I’m going to start a new phase of my treatment and I’m anxious about it. The last phase absolutely sucked in terms of the side effects, but at least I knew what to expect, more or less. I’d settled into a routine, more or less. So, really, it’s the change, the unknown that I’m fearing. I’m trying to come to some sort of peace. I’m tempted to google the new treatment, to venture down the rabbit hole of message boards where patients share their experiences. But I know that that will just lead to more anxiety, more chaotic thinking.

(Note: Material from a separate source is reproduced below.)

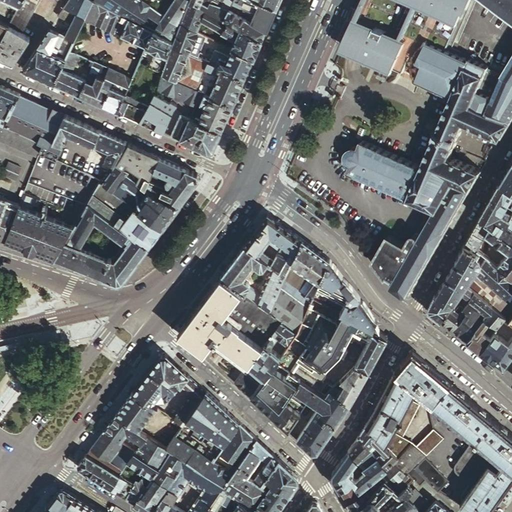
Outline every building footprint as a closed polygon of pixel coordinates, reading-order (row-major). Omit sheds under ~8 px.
[(21,0),(20,3),(9,23),(8,25),(21,33),(39,0),(21,0)] [(92,0),(67,0),(58,15),(71,22),(65,35),(49,27),(22,68),(39,76),(53,82),(69,49),(92,0)] [(153,30),(92,0),(69,49),(80,54),(91,59),(94,61),(109,67),(105,76),(112,80),(116,70),(132,77),(146,46),(153,30)] [(92,0),(153,30),(173,40),(179,24),(163,15),(141,0),(92,0)] [(173,0),(163,15),(179,24),(187,0),(173,0)] [(257,48),(261,40),(208,10),(199,4),(190,0),(189,0),(181,23),(197,31),(202,20),(232,37),(227,46),(231,48),(239,52),(253,59),(257,48)] [(190,0),(199,4),(200,2),(208,6),(210,3),(228,9),(220,4),(222,0),(237,0),(270,19),(276,6),(263,0),(190,0)] [(501,136),(511,118),(511,0),(489,0),(511,16),(511,59),(505,72),(494,95),(478,88),(489,64),(470,56),(469,59),(445,49),(426,41),(427,39),(425,38),(424,40),(416,62),(417,62),(418,59),(425,62),(419,79),(416,78),(415,79),(453,95),(423,166),(362,139),(359,147),(357,146),(353,146),(351,147),(349,149),(347,152),(346,156),(347,158),(348,160),(350,163),(352,163),(349,170),(438,208),(421,237),(405,264),(421,274),(482,169),(450,155),(465,120),(501,136)] [(426,41),(445,49),(458,16),(445,10),(420,0),(362,0),(347,36),(369,46),(365,57),(366,59),(367,60),(369,60),(370,60),(372,60),(375,53),(379,54),(375,61),(400,72),(415,37),(424,40),(425,38),(427,39),(426,41)] [(420,0),(445,10),(449,0),(420,0)] [(449,0),(445,10),(458,16),(465,0),(449,0)] [(261,40),(266,30),(228,9),(210,3),(208,6),(200,2),(199,4),(208,10),(261,40)] [(0,38),(8,25),(9,23),(0,19),(0,38)] [(174,40),(172,47),(188,54),(198,31),(197,31),(181,23),(175,41),(174,40)] [(0,58),(8,62),(12,64),(30,37),(21,33),(8,25),(0,38),(0,58)] [(162,73),(172,47),(174,40),(173,40),(153,30),(146,46),(155,50),(148,67),(162,73)] [(236,96),(244,78),(209,63),(188,54),(172,47),(162,73),(162,74),(163,75),(183,84),(204,93),(232,105),(236,96)] [(251,63),(253,59),(239,52),(231,48),(228,55),(215,50),(209,63),(244,78),(250,66),(251,63)] [(80,54),(69,49),(53,82),(75,92),(79,94),(86,79),(71,72),(80,54)] [(95,101),(102,83),(105,76),(109,67),(94,61),(90,70),(86,79),(79,94),(95,101)] [(106,106),(117,111),(125,94),(132,77),(116,70),(112,80),(109,86),(102,104),(106,106)] [(183,84),(163,75),(158,88),(163,91),(174,97),(175,98),(177,99),(195,106),(197,102),(200,104),(204,93),(183,84)] [(95,101),(102,104),(109,86),(102,83),(95,101)] [(0,125),(4,127),(19,93),(0,84),(0,125)] [(163,91),(160,95),(170,100),(174,97),(163,91)] [(4,127),(43,144),(49,147),(64,114),(19,93),(4,127)] [(224,124),(232,105),(204,93),(200,104),(206,106),(200,118),(196,116),(194,120),(221,132),(222,128),(224,124)] [(125,94),(117,111),(122,114),(130,97),(131,96),(125,94)] [(140,122),(163,132),(173,109),(174,107),(177,104),(170,100),(169,101),(156,94),(140,122)] [(136,120),(138,121),(148,104),(131,96),(130,97),(122,114),(136,120)] [(163,132),(171,135),(180,114),(181,113),(174,107),(173,109),(163,132)] [(49,147),(43,144),(39,152),(56,159),(67,134),(91,144),(94,138),(96,139),(99,130),(64,114),(49,147)] [(180,114),(171,135),(172,136),(180,140),(189,118),(180,114)] [(212,150),(221,132),(194,120),(196,116),(191,114),(190,118),(189,118),(180,140),(207,152),(212,150)] [(0,140),(37,157),(43,144),(4,127),(0,125),(0,140)] [(126,141),(99,130),(96,139),(94,138),(91,144),(93,145),(94,144),(108,150),(105,158),(114,163),(126,141)] [(159,156),(128,142),(115,165),(145,187),(151,174),(159,156)] [(56,159),(39,152),(28,182),(85,206),(87,203),(100,182),(99,181),(89,174),(82,171),(56,159)] [(185,168),(159,156),(151,174),(159,177),(160,177),(161,177),(165,174),(167,175),(167,176),(177,180),(185,168)] [(511,190),(511,161),(505,170),(498,182),(511,190)] [(21,167),(8,162),(3,174),(16,179),(21,167)] [(99,181),(100,182),(162,228),(171,215),(180,204),(146,188),(145,187),(115,165),(110,172),(109,172),(108,172),(106,170),(99,181)] [(146,188),(180,204),(190,190),(194,185),(199,179),(197,173),(185,168),(177,180),(167,176),(167,175),(165,174),(161,177),(160,177),(159,177),(151,174),(145,187),(146,188)] [(162,228),(100,182),(87,203),(148,247),(155,237),(162,228)] [(511,202),(511,190),(498,182),(496,184),(489,196),(479,216),(499,233),(506,222),(511,213),(511,212),(504,208),(508,200),(511,202)] [(0,237),(6,240),(15,217),(19,206),(0,198),(0,237)] [(138,260),(148,247),(87,203),(85,206),(72,227),(66,238),(54,259),(116,284),(122,282),(138,260)] [(19,205),(19,206),(15,217),(26,222),(31,210),(19,205)] [(15,217),(6,240),(29,249),(34,247),(38,234),(34,232),(41,214),(31,210),(26,222),(15,217)] [(285,274),(292,261),(302,238),(282,224),(268,213),(244,244),(269,262),(274,266),(285,274)] [(61,222),(41,214),(34,232),(38,234),(34,247),(29,249),(44,255),(43,251),(50,240),(49,239),(54,231),(55,231),(61,222)] [(511,226),(506,222),(499,233),(479,216),(472,227),(464,242),(476,249),(477,246),(485,232),(508,251),(496,263),(511,278),(511,226)] [(61,222),(55,231),(66,238),(72,227),(61,222)] [(405,264),(421,237),(420,236),(420,233),(420,232),(417,230),(415,231),(414,232),(413,232),(408,242),(390,232),(389,234),(375,257),(376,258),(375,260),(388,277),(395,281),(405,264)] [(66,238),(55,231),(54,231),(49,239),(50,240),(43,251),(44,255),(54,259),(66,238)] [(268,310),(281,319),(297,330),(298,327),(314,294),(317,286),(330,259),(330,258),(316,248),(302,238),(292,261),(316,280),(310,288),(307,285),(304,290),(305,291),(299,298),(281,284),(268,310)] [(505,298),(511,290),(511,278),(496,263),(477,246),(476,249),(464,242),(451,265),(443,278),(435,293),(446,300),(448,297),(453,300),(457,295),(461,298),(465,301),(469,302),(471,304),(478,309),(484,314),(481,317),(486,320),(495,327),(503,317),(503,318),(506,315),(465,284),(475,270),(505,298)] [(220,276),(220,277),(243,293),(248,287),(248,283),(242,278),(252,264),(259,269),(264,269),(265,267),(269,262),(244,244),(239,251),(225,269),(220,276)] [(353,289),(330,259),(317,286),(344,301),(340,308),(372,326),(376,319),(374,317),(361,300),(353,289)] [(274,266),(269,262),(265,267),(271,272),(274,266)] [(411,293),(421,274),(405,264),(395,281),(393,284),(406,294),(411,293)] [(256,302),(268,310),(281,284),(285,274),(274,266),(271,272),(260,295),(256,302)] [(243,293),(220,277),(208,292),(190,317),(178,333),(203,352),(213,340),(240,360),(247,365),(248,364),(279,322),(281,319),(268,310),(256,302),(243,293)] [(248,287),(243,293),(256,302),(260,295),(248,287)] [(446,300),(435,293),(434,293),(431,299),(427,305),(429,311),(435,315),(439,318),(447,308),(450,304),(453,300),(448,297),(446,300)] [(260,382),(251,395),(288,430),(300,412),(286,400),(295,389),(301,379),(293,373),(301,363),(312,371),(315,367),(322,372),(337,351),(347,330),(367,340),(373,329),(374,328),(372,326),(340,308),(314,294),(298,327),(297,330),(294,333),(287,344),(280,353),(269,370),(264,376),(260,382)] [(454,307),(461,298),(457,295),(453,300),(450,304),(454,307)] [(453,329),(471,304),(469,302),(465,301),(461,298),(454,307),(456,309),(453,314),(447,308),(439,318),(446,324),(453,329)] [(450,304),(447,308),(453,314),(456,309),(454,307),(450,304)] [(478,309),(471,304),(453,329),(459,334),(462,336),(465,338),(476,324),(470,319),(478,309)] [(476,324),(481,317),(484,314),(478,309),(470,319),(476,324)] [(471,343),(478,348),(490,334),(481,327),(486,320),(481,317),(476,324),(465,338),(471,343)] [(511,334),(511,324),(508,321),(503,318),(503,317),(495,327),(493,330),(494,331),(500,323),(506,328),(500,336),(506,341),(511,334)] [(490,334),(493,330),(495,327),(486,320),(481,327),(490,334)] [(279,322),(248,364),(254,368),(264,376),(269,370),(280,353),(270,346),(277,336),(287,344),(294,333),(279,322)] [(379,348),(386,337),(384,336),(386,334),(378,330),(377,332),(373,329),(367,340),(356,362),(368,369),(379,348)] [(301,363),(293,373),(301,379),(325,396),(329,389),(330,389),(335,384),(341,377),(356,362),(367,340),(347,330),(337,351),(322,372),(315,367),(312,371),(301,363)] [(486,355),(492,359),(506,341),(500,336),(494,331),(493,330),(490,334),(478,348),(486,355)] [(511,373),(511,374),(511,334),(506,341),(492,359),(505,369),(506,367),(503,364),(511,352),(511,371),(511,372),(511,373)] [(372,412),(364,424),(398,453),(410,440),(401,435),(419,404),(410,398),(415,388),(432,402),(450,381),(431,364),(412,349),(394,370),(385,386),(372,412)] [(148,371),(132,391),(150,402),(155,394),(157,395),(159,396),(160,396),(161,397),(163,396),(164,396),(165,395),(166,395),(167,394),(168,393),(170,391),(177,381),(190,392),(172,416),(183,423),(188,415),(205,390),(189,375),(166,353),(161,353),(151,366),(148,371)] [(361,381),(368,369),(356,362),(341,377),(345,381),(339,388),(335,384),(330,389),(349,401),(361,381)] [(260,382),(244,370),(235,381),(240,386),(251,395),(260,382)] [(333,425),(349,401),(330,389),(329,389),(325,396),(301,379),(295,389),(309,399),(318,406),(317,408),(297,438),(312,451),(316,451),(333,425)] [(511,433),(465,394),(450,381),(432,402),(460,425),(459,427),(459,429),(460,430),(461,432),(471,440),(454,464),(453,465),(453,468),(455,471),(469,481),(460,494),(460,496),(461,498),(462,499),(458,504),(469,511),(486,511),(494,501),(511,475),(511,433)] [(286,400),(300,412),(308,401),(309,399),(295,389),(286,400)] [(224,443),(239,421),(221,405),(205,390),(188,415),(224,443)] [(125,401),(115,414),(139,429),(155,405),(150,402),(132,391),(125,401)] [(308,401),(317,408),(318,406),(309,399),(308,401)] [(107,424),(103,430),(120,440),(126,432),(141,442),(147,434),(139,429),(115,414),(107,424)] [(172,416),(156,440),(167,447),(176,433),(183,423),(172,416)] [(213,459),(205,471),(224,482),(234,468),(255,436),(247,428),(239,421),(224,443),(213,459)] [(414,445),(410,440),(398,453),(364,424),(361,429),(356,436),(387,465),(388,464),(394,458),(406,470),(407,470),(413,465),(423,455),(414,445)] [(433,427),(414,445),(423,455),(443,436),(433,427)] [(120,440),(103,430),(97,438),(83,455),(78,462),(80,466),(97,478),(110,486),(122,468),(128,459),(134,449),(120,440)] [(167,447),(171,449),(187,459),(205,471),(213,459),(188,441),(176,433),(167,447)] [(135,450),(159,465),(159,466),(171,449),(167,447),(156,440),(147,434),(141,442),(135,450)] [(255,436),(234,468),(247,476),(247,475),(260,455),(266,459),(252,479),(260,484),(264,477),(278,457),(262,443),(255,436)] [(352,442),(347,449),(357,459),(366,468),(374,476),(377,474),(387,465),(356,436),(352,442)] [(122,468),(110,486),(124,495),(135,502),(159,465),(135,450),(134,449),(128,459),(146,471),(140,480),(137,478),(134,482),(129,478),(131,474),(122,468)] [(159,465),(135,502),(142,506),(151,511),(162,496),(187,459),(171,449),(159,466),(159,465)] [(357,459),(347,449),(340,460),(332,471),(331,472),(331,476),(335,482),(339,489),(352,481),(358,489),(373,477),(374,476),(366,468),(358,476),(350,468),(357,459)] [(425,478),(437,490),(448,479),(425,455),(414,466),(425,478)] [(264,477),(289,493),(298,480),(296,474),(285,464),(278,457),(264,477)] [(395,471),(387,479),(393,485),(400,476),(406,470),(394,458),(388,464),(395,471)] [(128,459),(122,468),(131,474),(129,478),(134,482),(137,478),(140,480),(146,471),(128,459)] [(205,471),(187,459),(162,496),(172,503),(172,502),(189,476),(207,488),(190,511),(204,511),(207,508),(221,486),(224,482),(205,471)] [(387,465),(377,474),(384,481),(387,479),(395,471),(388,464),(387,465)] [(425,478),(414,466),(413,465),(407,470),(413,477),(419,483),(425,478)] [(224,482),(221,486),(227,490),(232,494),(240,499),(247,503),(260,484),(252,479),(247,475),(247,476),(234,468),(224,482)] [(407,470),(406,470),(400,476),(393,485),(397,490),(407,482),(413,477),(407,470)] [(377,474),(374,476),(373,477),(380,484),(384,481),(377,474)] [(254,508),(259,511),(275,511),(277,511),(289,493),(264,477),(260,484),(267,488),(254,508)] [(364,498),(352,510),(353,511),(367,511),(372,509),(391,489),(395,494),(402,496),(393,503),(386,511),(406,511),(412,507),(416,511),(417,511),(419,510),(416,507),(418,505),(416,503),(407,493),(413,488),(407,482),(397,490),(393,485),(387,479),(384,481),(380,484),(373,491),(368,495),(364,498)] [(352,481),(339,489),(343,494),(347,501),(359,491),(358,489),(352,481)] [(247,503),(254,508),(267,488),(260,484),(247,503)] [(95,511),(98,508),(86,500),(64,486),(59,487),(54,493),(46,503),(59,511),(95,511)] [(221,486),(207,508),(213,511),(222,498),(227,502),(232,494),(227,490),(221,486)] [(364,489),(368,495),(373,491),(369,486),(364,489)] [(414,487),(413,488),(407,493),(416,503),(418,505),(419,506),(426,499),(414,487)] [(364,489),(360,492),(364,498),(368,495),(364,489)] [(360,492),(359,491),(347,501),(350,506),(352,510),(364,498),(360,492)] [(162,496),(151,511),(188,511),(172,502),(172,503),(162,496)] [(438,511),(443,506),(434,498),(422,511),(438,511)] [(231,511),(259,511),(254,508),(247,503),(240,499),(231,511)] [(323,511),(317,501),(312,499),(303,511),(323,511)] [(59,511),(46,503),(39,511),(59,511)]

The only way for me to know, for sure, how I will experience this new phase is for me to experience it for myself. This brings about a bit of a feeling of loneliness, being alone in facing this next, new-to-me phase. I have to remind myself that I’m not the first person to be here, in this position. The treatments I’m receiving aren’t brand new. Others have gone through this. Other people have faced change and the unknown and far more difficult challenges and I try to think about them as my companions and role models through this.
I named this blog “Three Little Birds” because of the Bob Marley song; it’s one that fills me with hope. Music (art, stories, books, poems, etc…) has made me feel less along through much of this, through much of life. I didn’t put together until just now that Marley died from cancer. So I guess I just realized that Bob Marley is my companion through this twice over: once through his music and once as a fellow human being facing the unknown of cancer and its treatments.